Due Date
Homework 1 released 8/28/2016, Due 9/16/2016.
Data
The dataset is here. The data include audio waveforms (and cepstral coefficients) from letters of the alphabet. The task will be to separate the ee-set (b,c,d,e,g,p,t,v,z) from the eh-set (f,l,m,n,s,x). The dataset is divided into train, dev (development test), and eval (evaluation test) sets. Read the file README.txt for some more information. Note: The dataset contains some corrupted data, you should skip over those examples.
Pencil-and-paper
Suppose that you have a one-layer neural network, of the form $y_i=g(w'x_i+b)$, where $g()$ is some nonlinearity, $b$ is a trainable scalar bias parameter, and $w'x_i$ means the dot product between the trainable weight vector, $w$, and the $i^{th}$ training vector, $x_i$. Suppose you have a training corpus of the form $D=\{(x_1,t_1),...,(x_n,t_n)\}$. Turn in your derivations of the following 5 things.
- Find the derivatives $\frac{dE}{dw_j}$ and $\frac{dE}{db}$, where $E=\sum_i((t_i-y_i)^2)$. Your answer should include the derivative of the nonlinearity, $g'(w'x_i+b)$.
- Suppose $g(a)=a$. Write $\frac{dE}{dw_j}$ without $g'()$.
- Suppose $g(a)=\frac{1}{(1+exp(-a))}$. In this case, $g'(w'x_i+b)$ can be written as a simple function of $y_i$. Write it that way.
- Use the perceptron error instead: $E=\sum_i(max(0,-(w'x_i+b)\cdot t_i))$.
- Use the SVM error instead: $E=||w||_2^2+C\cdot\sum_i(h(x_i,t_i))$, where $h(x_i,t_i)=max(0,1-t_i(w'x_i+b))$ is the hinge loss, $C$ is an arbitrary constant, and you can assume that $t_i$ is either +/-1.
Code-From-Scratch:
This part of the homework can be written using any programming language you like. We recommend Matlab or Python, but others are also possible.

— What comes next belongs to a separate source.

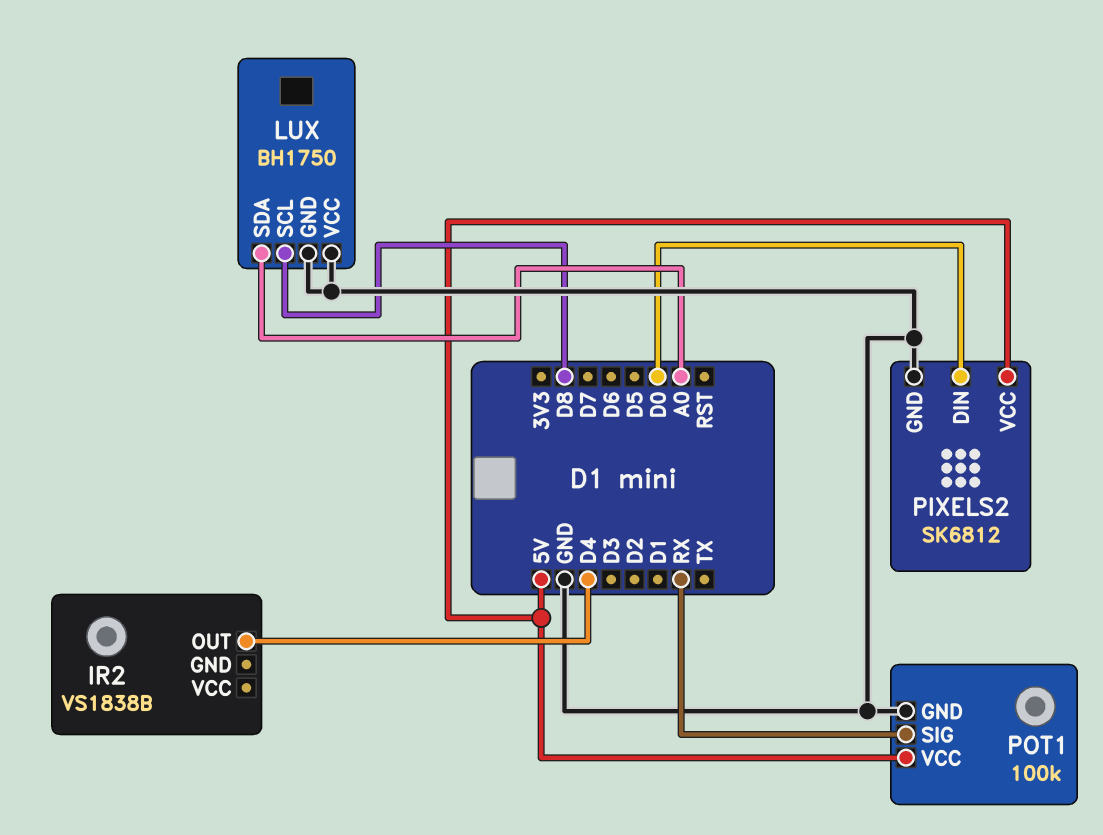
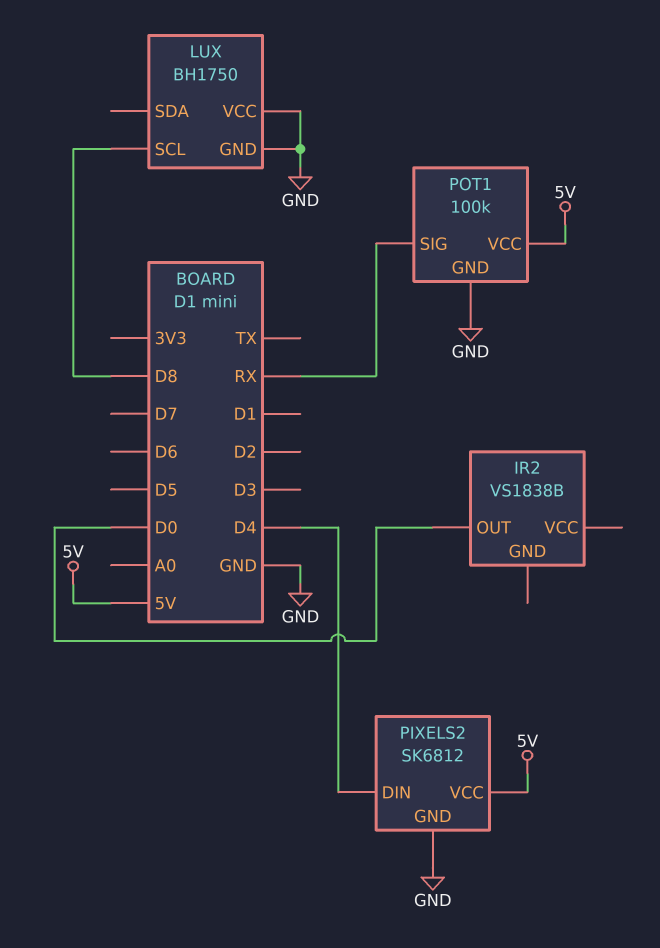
IR2 pin OUT: D4 -> D0
LUX pin SDA: A0 -> none
PIXELS2 pin DIN: D0 -> D4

Write a one-layer neural net that takes a single cepstrum as input, and classifies it as ee-set versus eh-set. Write general code for training (using gradient descent), and for testing (using both MSE and classification accuracy). Use your code to train four classifiers: linear, logistic, perceptron, and linear SVM. Note that you'll have to define the targets $t_i$ to be either {+1,-1} or {+1,0}, depending on the classifier.
What to turn in:
- Methods: describe the functions you wrote. Specify how particular lines of code implement particular numbered equations from your pencil-and-paper part. Include a figure showing either the dependency tree of your classes and methods, or a flowchart of training and testing, or something else descriptive.
- Results:
*Error rate = 1 - Accuracy*- Provide one figure with four subfigures, showing convergence plots of all four classifiers (abscissa = training iteration, ordinate = training-corpus error rate).
- Provide a figure, showing the training-corpus and development-test-corpus error rates of at least four different SVM training runs, using five different values of the "$C$" parameter (abscissa = $C$, ordinate = error rate).
- Provide a table, showing the evaluation-test-corpus error rates of all four classifiers (including whichever SVM has lowest error rate on the development-test corpus).
- Provide a figure showing a scatter plot of 300 randomly selected training tokens, with 'o' used to signify ee-set and 'x' used to signify eh-set tokens, depicted in the space defined by their first two principal components, with lines drawn across the space in four different colors showing the boundary lines of the four different classifiers.
- Code: submit an auxiliary TGZ or ZIP file containing your code.
TensorFlow
Train a one-layer neural net, with logistic output nodes, using TensorFlow. Hint: this will be very similar to MNIST for beginners, but with different data. This part of the assignment should be written in Python.
Note that a logistic node is exactly equal to a two-class softmax node. Cross-entropy loss is not the same as MSE loss; you can use whichever one you prefer.
What to turn in:
- Methods: discuss which TensorFlow functions you used, and how.
- Results: provide a convergence figure (abscissa = training iteration, ordinate = training corpus error rate). Provide a table showing error rate on the training corpus, and on the evaluation-test corpus.
- Code: submit an auxiliary TGZ or ZIP file containing your code. Don't include the TensorFlow source.